Alexandra resumed picking at her pimple, which was now red and inflamed, and she reached the peak of her anger. The skin looked like it was going to break soon. She was too tired to yell and act out, and she figured the most reasonable course of action to take was to kill herself over the stupid pimple. Not that anyone would notice for a couple of weeks. ‘At least I wouldn’t have to look at it in the morning,’ she thought. ‘How would I do it? I know my mother has a s@%&load of painkillers in the kitchen cabinet – how many of them would it take to put me to sleep?’ She then remembered how unreliable painkillers are if the proper dosage wasn’t taken, and decided she needed something that wouldn’t carry the risk of her waking up in a hospital and having to deal with the questioning of why why why? ‘My parents don’t like guns, so that’s not possible. I could stab myself in a critical area, but that carries the same risk as a painkiller,’ she paused her thinking to poke at the inflamed area for a second, and frowned into the mirror. ‘I could throw myself out of my bedroom window, it’s on the third floor, but is a three-story fall likely to kill me? I hate hospitals. Better not risk it.’ The redness of the area intensified in color, there was obviously no point in continuing to pick at it. She poked it again. ‘Set myself on fire, rat poison, slit wrists, risky risky risky. Death hates me.’ She gave the area one final poke and the skin broke and started to bleed; she slammed down the mirror and her mother looked up.
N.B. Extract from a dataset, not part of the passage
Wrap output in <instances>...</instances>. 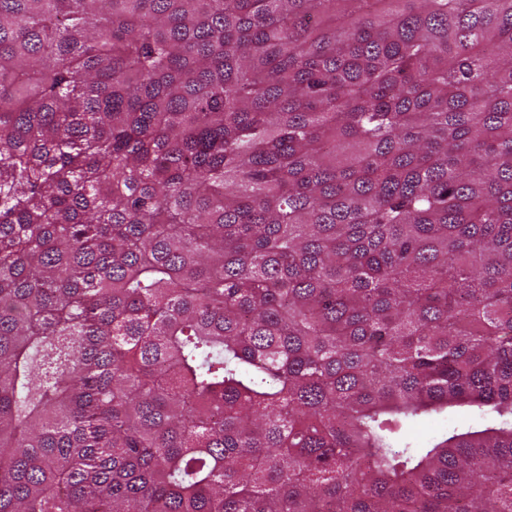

“What are you doing, stop picking at yourself like that. It doesn’t help,” scolded her mother, “go to bed, you look tired.”
“What,” Alexandra replied, hoping that her thoughts weren’t pouring out onto the rug. In her experience, secrets could be likened to a big pink elephant standing in the middle of a very crowded room, and everyone in it lived in a state of denial. Everyone knew it was there but nobody dared open their mouth to talk about it.
“Never mind,” her mother scoffed, “sometimes I don’t know how you even get by in this world, and I swear your head is always lost in the clouds. I’m going to bed.”
Alexandra watched her mother leave, and decided that maybe suicide wasn’t a good option for that night. She’d leave it for another day, maybe she’d play some sort of morbid Russian roulette with it: late for work? Kill yourself, on time? Live. Handed in a paper late? Kill yourself, made the deadline just in time? Live. ‘Yeah,’ she thought, ‘that’ll teach ‘em.’ She checked her phone one more time, the numbers 1:02 gleamed back at her innocently. No missed calls, no new texts.
“I hate everyone,” she said to herself, as she disappeared into her bedroom, “f!%^ing people.”